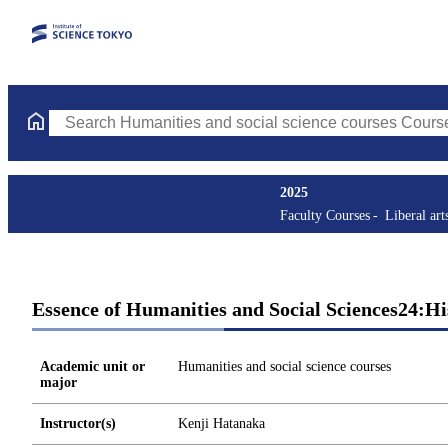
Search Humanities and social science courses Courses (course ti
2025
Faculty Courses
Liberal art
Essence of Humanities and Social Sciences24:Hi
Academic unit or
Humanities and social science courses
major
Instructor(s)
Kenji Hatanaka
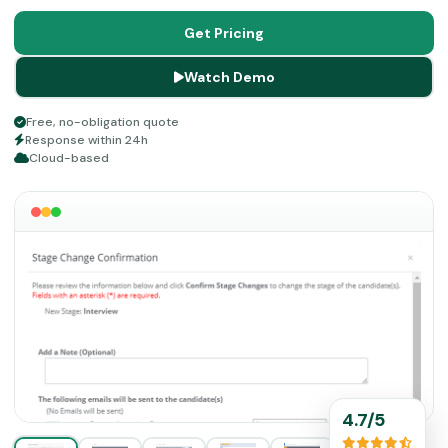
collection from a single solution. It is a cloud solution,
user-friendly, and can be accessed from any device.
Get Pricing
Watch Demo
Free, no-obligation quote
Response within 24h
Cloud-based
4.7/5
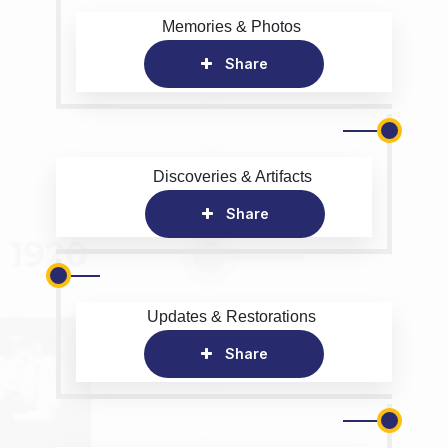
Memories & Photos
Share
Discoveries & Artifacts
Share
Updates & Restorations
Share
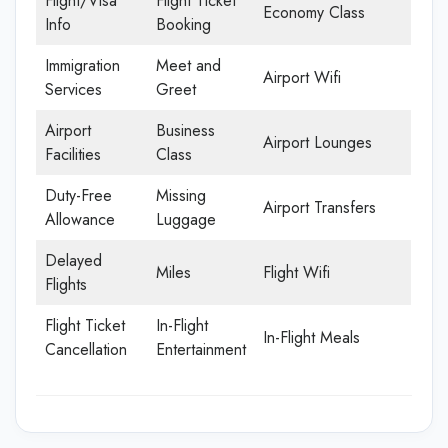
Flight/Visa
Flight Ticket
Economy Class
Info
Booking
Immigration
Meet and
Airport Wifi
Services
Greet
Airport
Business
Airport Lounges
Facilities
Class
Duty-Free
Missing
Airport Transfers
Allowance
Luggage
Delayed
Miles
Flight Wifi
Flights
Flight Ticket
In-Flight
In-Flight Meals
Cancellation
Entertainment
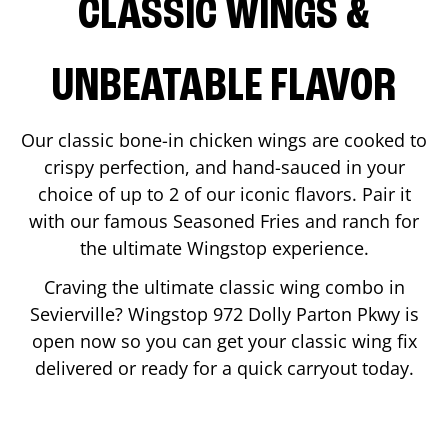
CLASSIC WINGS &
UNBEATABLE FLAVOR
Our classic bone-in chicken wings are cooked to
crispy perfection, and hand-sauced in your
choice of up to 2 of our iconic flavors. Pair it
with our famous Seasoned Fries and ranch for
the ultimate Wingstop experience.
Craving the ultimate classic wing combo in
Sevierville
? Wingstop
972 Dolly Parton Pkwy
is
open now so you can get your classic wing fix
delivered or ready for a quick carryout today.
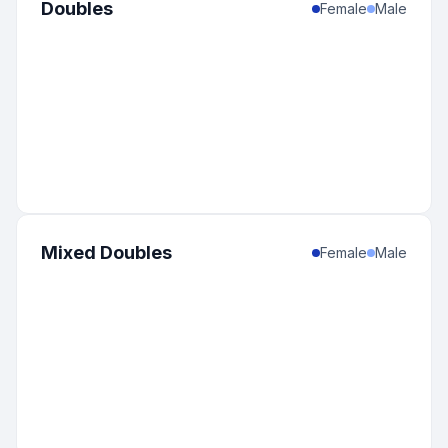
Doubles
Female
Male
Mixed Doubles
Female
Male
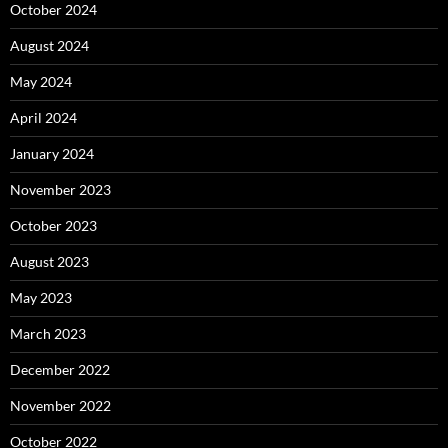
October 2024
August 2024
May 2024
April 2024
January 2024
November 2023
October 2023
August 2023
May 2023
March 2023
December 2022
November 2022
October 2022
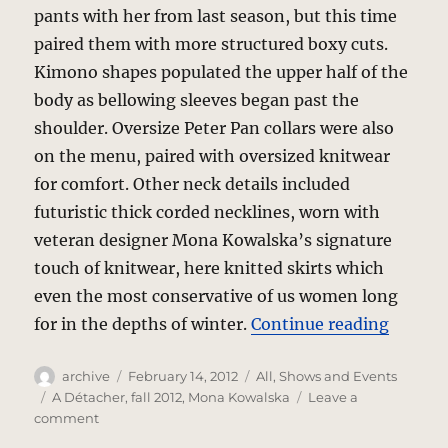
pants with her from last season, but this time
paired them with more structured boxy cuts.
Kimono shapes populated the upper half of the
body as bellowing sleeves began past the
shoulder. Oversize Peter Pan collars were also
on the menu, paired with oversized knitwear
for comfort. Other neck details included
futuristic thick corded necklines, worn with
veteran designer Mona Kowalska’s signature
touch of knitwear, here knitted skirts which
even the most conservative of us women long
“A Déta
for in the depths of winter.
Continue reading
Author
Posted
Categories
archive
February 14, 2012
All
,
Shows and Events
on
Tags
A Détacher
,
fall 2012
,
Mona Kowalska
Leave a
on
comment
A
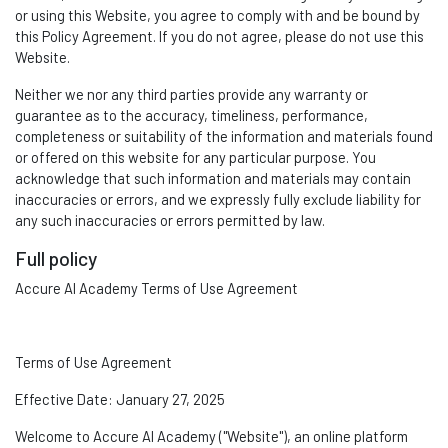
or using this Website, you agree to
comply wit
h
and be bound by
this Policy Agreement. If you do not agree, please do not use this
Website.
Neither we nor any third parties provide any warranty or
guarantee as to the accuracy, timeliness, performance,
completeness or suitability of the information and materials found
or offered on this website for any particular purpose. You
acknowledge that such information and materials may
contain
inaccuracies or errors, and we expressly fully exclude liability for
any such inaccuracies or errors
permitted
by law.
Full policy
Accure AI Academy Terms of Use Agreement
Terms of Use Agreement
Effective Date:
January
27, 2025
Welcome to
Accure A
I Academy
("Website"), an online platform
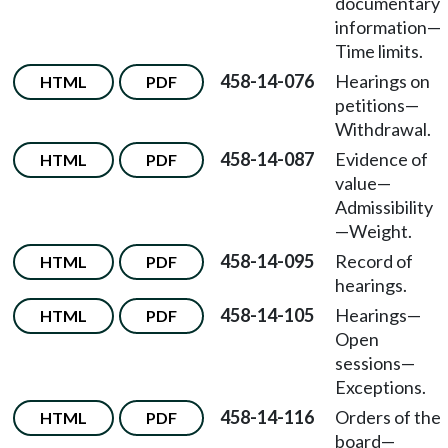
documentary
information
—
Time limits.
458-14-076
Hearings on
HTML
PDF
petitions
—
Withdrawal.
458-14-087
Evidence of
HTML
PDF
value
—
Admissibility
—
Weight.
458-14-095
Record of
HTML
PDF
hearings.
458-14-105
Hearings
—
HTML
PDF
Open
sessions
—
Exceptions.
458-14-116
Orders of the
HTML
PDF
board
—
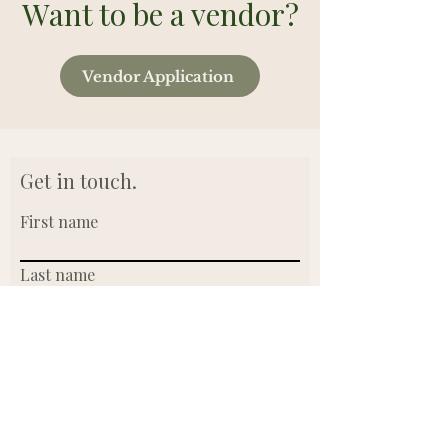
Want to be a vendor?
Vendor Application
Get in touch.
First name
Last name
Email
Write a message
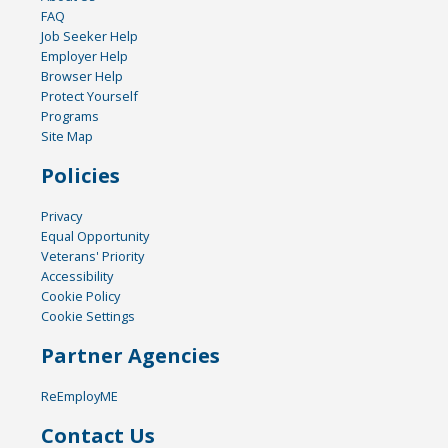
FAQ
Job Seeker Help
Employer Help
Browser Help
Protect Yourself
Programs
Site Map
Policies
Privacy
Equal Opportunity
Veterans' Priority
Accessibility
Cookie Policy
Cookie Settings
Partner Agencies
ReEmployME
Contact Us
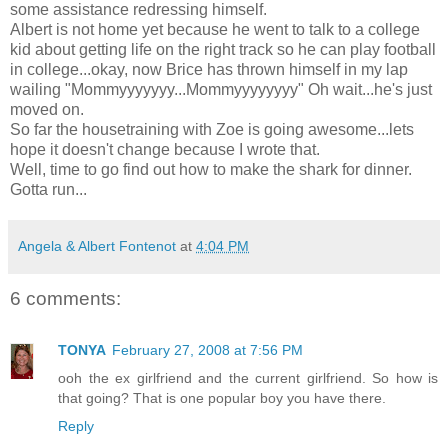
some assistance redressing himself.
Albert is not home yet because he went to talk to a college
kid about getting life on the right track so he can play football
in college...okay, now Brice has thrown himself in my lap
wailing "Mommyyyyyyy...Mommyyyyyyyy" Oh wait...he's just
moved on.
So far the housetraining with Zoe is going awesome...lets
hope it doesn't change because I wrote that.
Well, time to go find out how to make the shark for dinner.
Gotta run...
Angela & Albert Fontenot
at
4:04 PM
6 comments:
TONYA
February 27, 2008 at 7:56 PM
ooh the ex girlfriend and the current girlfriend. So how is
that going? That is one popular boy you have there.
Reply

▸ Instructions for the task
Give the data above back unchanged, except for the pictures.

▸ Answer for this exercise
Search Humanities and social science courses Courses (course ti
2025
Faculty Courses
Liberal art
Essence of Humanities and Social Sciences24:Hi
Academic unit or
Humanities and social science courses
major
Instructor(s)
Kenji Hatanaka
collection from a single solution. It is a cloud solution,
user-friendly, and can be accessed from any device.
Get Pricing
Watch Demo
Free, no-obligation quote
Response within 24h
Cloud-based
4.7/5
Memories & Photos
Share
Discoveries & Artifacts
Share
Updates & Restorations
Share
Flight/Visa
Flight Ticket
Economy Class
Info
Booking
Immigration
Meet and
Airport Wifi
Services
Greet
Airport
Business
Airport Lounges
Facilities
Class
Duty-Free
Missing
Airport Transfers
Allowance
Luggage
Delayed
Miles
Flight Wifi
Flights
Flight Ticket
In-Flight
In-Flight Meals
Cancellation
Entertainment
CLASSIC WINGS &
UNBEATABLE FLAVOR
Our classic bone-in chicken wings are cooked to
crispy perfection, and hand-sauced in your
choice of up to 2 of our iconic flavors. Pair it
with our famous Seasoned Fries and ranch for
the ultimate Wingstop experience.
Craving the ultimate classic wing combo in
Sevierville
? Wingstop
972 Dolly Parton Pkwy
is
open now so you can get your classic wing fix
delivered or ready for a quick carryout today.
Doubles
Female
Male
Mixed Doubles
Female
Male
October 2024
August 2024
May 2024
April 2024
January 2024
November 2023
October 2023
August 2023
May 2023
March 2023
December 2022
November 2022
October 2022
pants with her from last season, but this time
paired them with more structured boxy cuts.
Kimono shapes populated the upper half of the
body as bellowing sleeves began past the
shoulder. Oversize Peter Pan collars were also
on the menu, paired with oversized knitwear
for comfort. Other neck details included
futuristic thick corded necklines, worn with
veteran designer Mona Kowalska’s signature
touch of knitwear, here knitted skirts which
even the most conservative of us women long
“A Déta
for in the depths of winter.
Continue reading
Author
Posted
Categories
archive
February 14, 2012
All
,
Shows and Events
on
Tags
A Détacher
,
fall 2012
,
Mona Kowalska
Leave a
on
comment
A
or using this Website, you agree to
comply wit
h
and be bound by
this Policy Agreement. If you do not agree, please do not use this
Website.
Neither we nor any third parties provide any warranty or
guarantee as to the accuracy, timeliness, performance,
completeness or suitability of the information and materials found
or offered on this website for any particular purpose. You
acknowledge that such information and materials may
contain
inaccuracies or errors, and we expressly fully exclude liability for
any such inaccuracies or errors
permitted
by law.
Full policy
Accure AI Academy Terms of Use Agreement
Terms of Use Agreement
Effective Date:
January
27, 2025
Welcome to
Accure A
I Academy
("Website"), an online platform
documentary
information
—
Time limits.
458-14-076
Hearings on
HTML
PDF
petitions
—
Withdrawal.
458-14-087
Evidence of
HTML
PDF
value
—
Admissibility
—
Weight.
458-14-095
Record of
HTML
PDF
hearings.
458-14-105
Hearings
—
HTML
PDF
Open
sessions
—
Exceptions.
458-14-116
Orders of the
HTML
PDF
board
—
Want to be a vendor?
Vendor Application
Get in touch.
First name
Last name
Email
Write a message
FAQ
Job Seeker Help
Employer Help
Browser Help
Protect Yourself
Programs
Site Map
Policies
Privacy
Equal Opportunity
Veterans' Priority
Accessibility
Cookie Policy
Cookie Settings
Partner Agencies
ReEmployME
Contact Us
some assistance redressing himself.
Albert is not home yet because he went to talk to a college
kid about getting life on the right track so he can play football
in college...okay, now Brice has thrown himself in my lap
wailing "Mommyyyyyyy...Mommyyyyyyyy" Oh wait...he's just
moved on.
So far the housetraining with Zoe is going awesome...lets
hope it doesn't change because I wrote that.
Well, time to go find out how to make the shark for dinner.
Gotta run...
Angela & Albert Fontenot
at
4:04 PM
6 comments:
TONYA
February 27, 2008 at 7:56 PM
ooh the ex girlfriend and the current girlfriend. So how is
that going? That is one popular boy you have there.
Reply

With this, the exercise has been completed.